Are these on sale?" I asked. "No," said the friendly salesman named Mike. "But we just got a shipment in today - and they're hot. They'll be gone by afternoon."
It was all I could do to resist. If you've never put on a pair of Uggs (genuine ones, by the way, not the knock-off Payless kind that replicates the mere style for who knows what reason), I know what you're thinking: they are the Ugg-liest (ha!) things on Earth. I know because I also thought that for a good long while. And while they just might be (after Crocs), they feel like heaven on your feet and you never want to take them off. So I caved.
"Do you have any in grey?" I asked, hoping I wouldn't regret the decision. "No, but we do have the crochet ones in grey," Mike said, hoping that I would pay now and regret later, after I'd already worn them.
Suddenly I remembered a pair I'd seen online when I was scouring the Internet for Black Friday deals: They were grey, crochet as he mentioned, but with wood buttons on the side and relatively cute (for Ugg Australia standards). I asked if he had them - I didn't see them out on the display. He smiled, asked my shoe size and sprinted away. Literally sprinted. I was impressed.
A moment later he returned with the boots, darting away to another customer before I could say "thank you." No matter - I was in love with them.
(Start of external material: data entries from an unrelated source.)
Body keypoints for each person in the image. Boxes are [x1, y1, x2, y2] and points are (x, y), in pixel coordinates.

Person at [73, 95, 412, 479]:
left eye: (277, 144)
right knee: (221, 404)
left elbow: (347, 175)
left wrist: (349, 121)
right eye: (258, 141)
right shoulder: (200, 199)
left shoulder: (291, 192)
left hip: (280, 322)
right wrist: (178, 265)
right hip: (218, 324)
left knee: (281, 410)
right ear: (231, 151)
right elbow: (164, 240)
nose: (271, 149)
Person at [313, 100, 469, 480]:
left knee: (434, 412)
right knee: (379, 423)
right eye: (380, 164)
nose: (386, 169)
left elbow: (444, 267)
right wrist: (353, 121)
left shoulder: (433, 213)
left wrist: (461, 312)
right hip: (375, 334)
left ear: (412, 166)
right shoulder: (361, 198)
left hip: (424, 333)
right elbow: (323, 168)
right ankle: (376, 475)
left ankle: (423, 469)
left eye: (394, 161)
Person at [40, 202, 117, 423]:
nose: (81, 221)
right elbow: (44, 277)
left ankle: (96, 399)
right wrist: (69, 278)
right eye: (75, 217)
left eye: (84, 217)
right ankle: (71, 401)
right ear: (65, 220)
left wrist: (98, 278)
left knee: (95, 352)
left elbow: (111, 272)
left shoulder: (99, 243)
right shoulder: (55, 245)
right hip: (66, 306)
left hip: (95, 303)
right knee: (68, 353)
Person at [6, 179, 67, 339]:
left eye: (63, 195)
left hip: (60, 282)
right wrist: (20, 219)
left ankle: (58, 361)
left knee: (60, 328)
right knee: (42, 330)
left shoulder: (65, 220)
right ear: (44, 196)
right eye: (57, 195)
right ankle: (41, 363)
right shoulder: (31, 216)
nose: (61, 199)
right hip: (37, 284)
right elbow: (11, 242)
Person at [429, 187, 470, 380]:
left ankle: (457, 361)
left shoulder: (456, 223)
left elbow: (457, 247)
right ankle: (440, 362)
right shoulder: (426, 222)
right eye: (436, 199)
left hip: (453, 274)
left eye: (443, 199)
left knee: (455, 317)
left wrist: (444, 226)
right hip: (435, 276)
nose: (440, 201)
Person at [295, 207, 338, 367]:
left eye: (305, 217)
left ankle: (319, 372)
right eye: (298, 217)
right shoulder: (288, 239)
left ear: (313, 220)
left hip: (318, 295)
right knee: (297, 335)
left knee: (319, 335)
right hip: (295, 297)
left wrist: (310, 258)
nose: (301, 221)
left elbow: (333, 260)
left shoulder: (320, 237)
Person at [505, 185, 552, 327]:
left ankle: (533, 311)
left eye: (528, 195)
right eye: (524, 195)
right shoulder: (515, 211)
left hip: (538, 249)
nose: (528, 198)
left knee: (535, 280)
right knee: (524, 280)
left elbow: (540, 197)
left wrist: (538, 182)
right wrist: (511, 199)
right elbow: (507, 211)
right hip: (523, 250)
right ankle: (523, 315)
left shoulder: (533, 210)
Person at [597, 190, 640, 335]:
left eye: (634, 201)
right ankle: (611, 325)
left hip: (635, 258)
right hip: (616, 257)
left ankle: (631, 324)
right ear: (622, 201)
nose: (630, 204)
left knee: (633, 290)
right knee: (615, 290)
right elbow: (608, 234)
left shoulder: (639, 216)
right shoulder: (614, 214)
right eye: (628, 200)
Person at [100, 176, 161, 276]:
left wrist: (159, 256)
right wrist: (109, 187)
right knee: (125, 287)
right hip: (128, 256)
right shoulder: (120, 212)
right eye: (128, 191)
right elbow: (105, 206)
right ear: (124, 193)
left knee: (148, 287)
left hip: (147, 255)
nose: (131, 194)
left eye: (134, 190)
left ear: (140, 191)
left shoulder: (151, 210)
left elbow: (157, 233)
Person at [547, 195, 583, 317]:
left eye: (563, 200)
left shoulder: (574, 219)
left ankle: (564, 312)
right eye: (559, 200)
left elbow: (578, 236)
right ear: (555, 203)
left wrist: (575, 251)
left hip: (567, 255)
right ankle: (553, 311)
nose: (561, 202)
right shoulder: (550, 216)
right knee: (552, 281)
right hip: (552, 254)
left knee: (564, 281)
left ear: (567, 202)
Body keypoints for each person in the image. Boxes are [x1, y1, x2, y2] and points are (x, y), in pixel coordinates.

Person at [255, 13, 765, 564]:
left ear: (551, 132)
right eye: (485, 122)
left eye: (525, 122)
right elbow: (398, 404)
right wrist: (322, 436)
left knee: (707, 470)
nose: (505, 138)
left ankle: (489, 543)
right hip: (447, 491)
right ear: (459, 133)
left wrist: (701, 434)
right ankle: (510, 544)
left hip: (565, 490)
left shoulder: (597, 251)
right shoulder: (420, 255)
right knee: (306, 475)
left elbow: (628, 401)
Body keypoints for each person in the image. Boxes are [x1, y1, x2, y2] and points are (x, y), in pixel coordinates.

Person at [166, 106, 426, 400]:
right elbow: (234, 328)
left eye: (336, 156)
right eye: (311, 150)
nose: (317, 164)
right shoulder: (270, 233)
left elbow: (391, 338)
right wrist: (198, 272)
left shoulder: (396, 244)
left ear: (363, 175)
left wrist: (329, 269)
It was painful knowing that I would soon be the proud owner of something I'd stood against for so long, but I had an excuse - function over fashion, for once! Cold weather demands warm footwear. So if I was going to face finals in Baltimore, I would need to keep my toes warm, though it worries me quite a bit that my fellow California residents were scrambling to get their own pairs of Uggs too.
I reminded myself of this reassurance as I handed over the money and told my mom I'd bought something that wasn't on sale. But I would have bought them anyway, right? Like Mike the Sprinter (as I have so affectionately named him) said, they're hot. And Baltimore is oh-so-cold.